Dr Porter’s conclusion that ‘very deliberately the government wishes to turn back the clock to the 1930s and 1940s when there were private, charitable and co-operative providers’ is absolutely correct.

There is nothing misguided or ill thought out about this bill.

The Health and Social Care Bill is nothing less than a conscious attempt by the coalition government to smash the NHS and drive the working class back to the conditions of the 1930s.

These were the days of private health care where there was no universal health service for workers and their families, and only the wealthy could benefit from a first rate service.

It was precisely this that the working class fought against when, after the Second World War, they refused to accept a return to the conditions of the 30s.

The NHS and the entire Welfare State was not gifted to the working class by a benevolent capitalist system, it was wrenched from them in the teeth of furious opposition from the private companies – and indeed from the majority of the medical profession at the time, who made their living out of private medicine.

The establishment of the NHS in 1948 was a concession made by British capitalism to an angry and organised working class that, having gone through a world war, was not prepared to return to a life of poverty where it had to rely on charity for medical treatment.

Capitalism at this time was able to make these concessions, but this has changed dramatically.

Today, the world crisis of the capitalist system means that all these concessions are no longer affordable.

The NHS budget, as far as the capitalist class is concerned, is a terrible drain at a time when everything is geared to propping up the banks and ensuring profitability for private corporations.

The demand of the capitalist class today is to stop all expenditure on public health: those parts of NHS that cannot be successfully privatised must just wither away or be at the mercy of charities.

What is clear is that the NHS cannot be defended by appeals to the government. The only way to defeat the bill is to bring down the government that is hell-bent on destroying the NHS, and with it the capitalist system that places profit above the lives of working people.

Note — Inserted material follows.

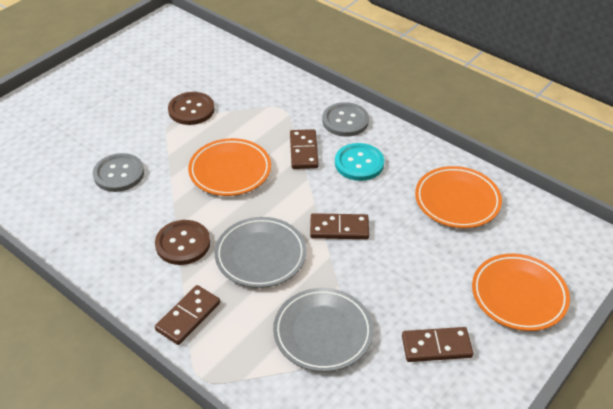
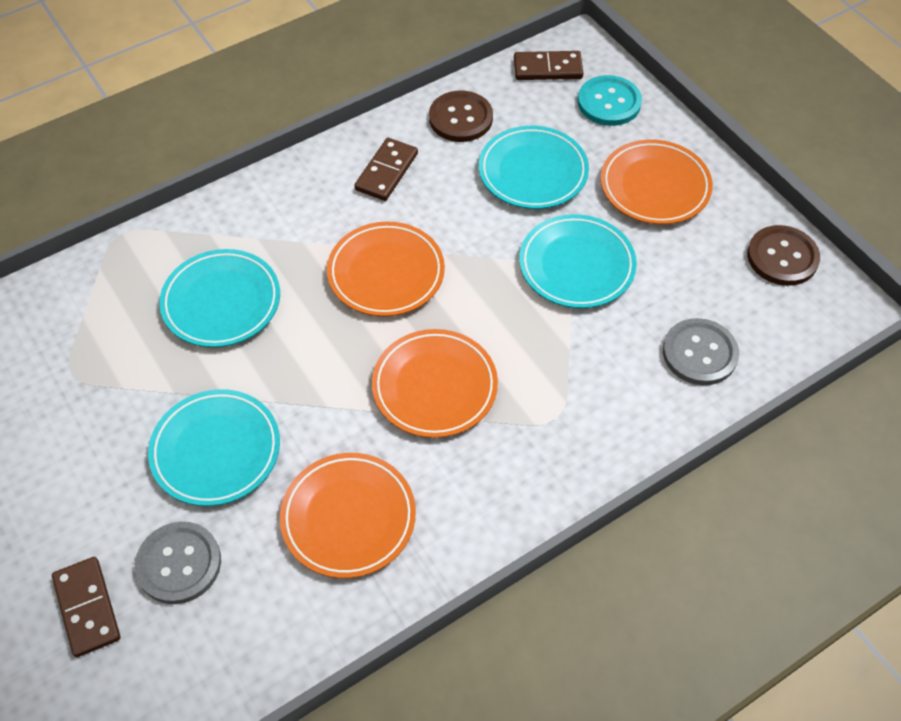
brown domino: [155,285,220,345] [290,129,319,169] [310,213,369,239] [402,327,473,362] = 4 -> [52,557,120,657] [354,138,418,201] [514,51,583,80] = 3
grey plate: [215,217,306,288] [273,288,373,372] = 2 -> none = 0
orange plate: [188,138,271,196] [415,166,502,228] [472,254,570,331] = 3 -> [280,453,416,578] [327,221,445,317] [372,329,498,438] [601,139,713,225] = 4
turquoise plate: none = 0 -> [148,389,280,506] [159,249,280,347] [479,126,589,209] [519,214,637,308] = 4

This means demanding that the TUC leaders stop mouthing their support for the NHS and the gains of the Welfare State and start organising a general strike to bring down the government.

Those trade union leaders who refuse to lead this fight must be immediately removed and replaced with a new, revolutionary leadership that will lead the fight to not just kick out the coalition but replace it with a workers government that will go forward to socialism and ensure a universal health system completely free at the point of delivery.